La République Démocratique du Congo s’apprête à commémorer, ce samedi 2 août 2025, la Journée nationale du Génocide congolais (Genocost), instituée en mémoire des millions de victimes des crimes de masse perpétrés sur son territoire.
À l’occasion de la 53e réunion du Conseil des ministres, tenue le 25 juillet, le Président Félix-Antoine Tshisekedi a renforcé cette démarche par une instruction claire : intensifier le plaidoyer pour la reconnaissance internationale du génocide congolais.
Vers une reconnaissance internationale
Dans son allocution, le Chef de l’État a appelé à mobiliser toutes les forces vives de la nation, y compris la diaspora, afin de porter cette mémoire sur toutes les plateformes diplomatiques. Le Genocost, selon lui, ne saurait se limiter à la réparation des survivants, il est un appel à la vérité, à la justice et à la non-répétition.
Il a annoncé, dans ce sens, l’organisation d’un colloque international dès le 29 juillet à Kinshasa, avec la présentation d’un argumentaire documenté.

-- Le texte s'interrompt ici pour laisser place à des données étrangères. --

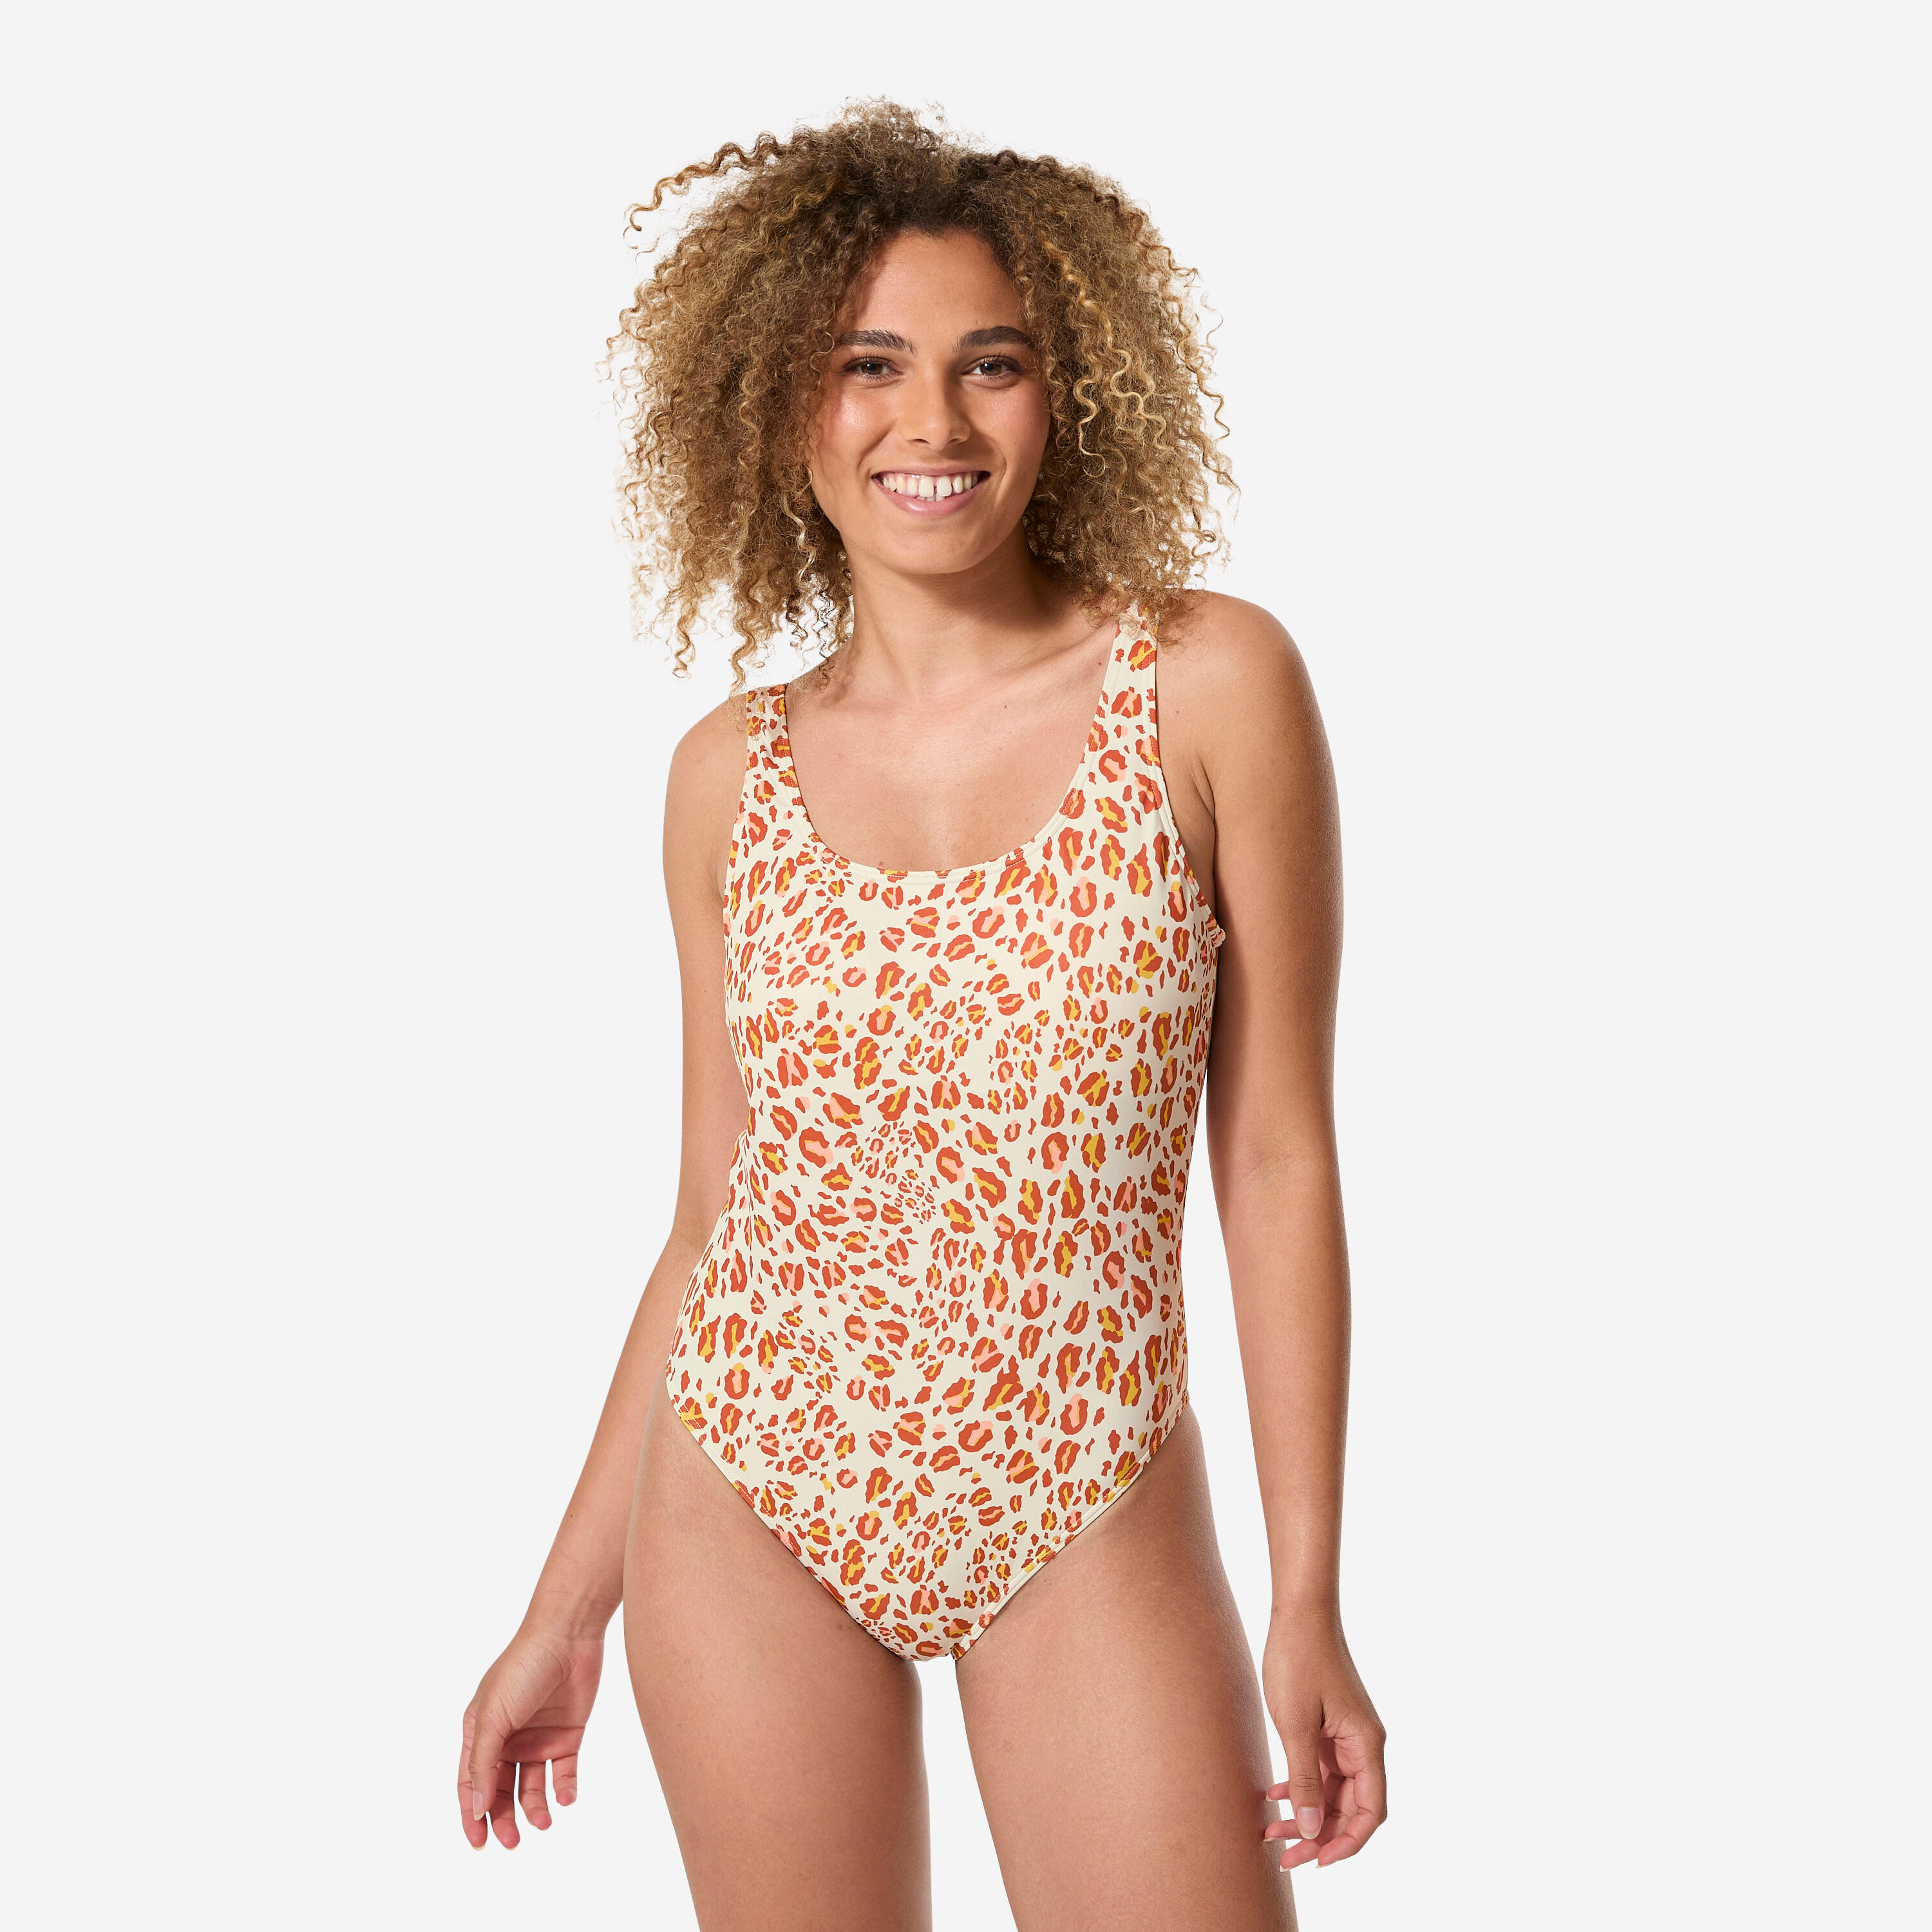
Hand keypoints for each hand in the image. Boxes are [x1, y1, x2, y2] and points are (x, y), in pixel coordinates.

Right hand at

Ce rendez-vous s’inscrit dans la suite logique de la table ronde du 29 mars et du Forum sur les réparations tenu début juillet.
Une stratégie diplomatique ciblée
Le gouvernement est appelé à capitaliser la 60e session du Conseil des droits de l’homme ainsi que la 80e Assemblée générale des Nations-Unies pour faire entendre la voix de la RDC.
Le ministère des Droits humains, en collaboration avec la CIA-VAR et le FONAREV, devra élaborer une stratégie progressive et cohérente pour soutenir ce plaidoyer.
Genocost : mémoire, unité et guérison
La date du 2 août, désormais symbolique, découle de l’article 28 de la loi n°22/65 du 26 décembre 2022, portant principes fondamentaux relatifs à la protection et à la réparation des victimes de violences sexuelles liées aux conflits et des crimes contre l’humanité.
À travers cette journée, la RDC vise à :
« bâtir une mémoire collective autour de l’idéal : ne jamais oublier, ne jamais répéter, commencer à guérir », a rappelé le Président.
Il s’agit aussi de créer des espaces de dialogue, de mémoire et de paix, dans toutes les provinces et ambassades.
Un travail de fond déjà amorcé
Le Chef de l’État a souligné l’importance du travail engagé par la CIA-VAR et le FONAREV, deux organes créés en décembre 2022 pour accompagner le processus de justice transitionnelle.
La CIA-VAR a pour mission de proposer des réformes juridiques et institutionnelles pour garantir la non-répétition des crimes, tandis que le FONAREV se concentre sur l’identification des victimes, l’accès à la justice et l’octroi des réparations.
Un élan à consolider
Le forum de mars dernier, tenu au Centre culturel pour l’Afrique centrale à Kinshasa, avait déjà lancé un appel fort :
« Ne pas oublier. Ne jamais répéter. Commencer à guérir ».
Ces mots demeurent le fil conducteur d’une dynamique nationale et internationale que le gouvernement congolais entend consolider à travers une stratégie diplomatique ambitieuse et une mobilisation mémorielle continue.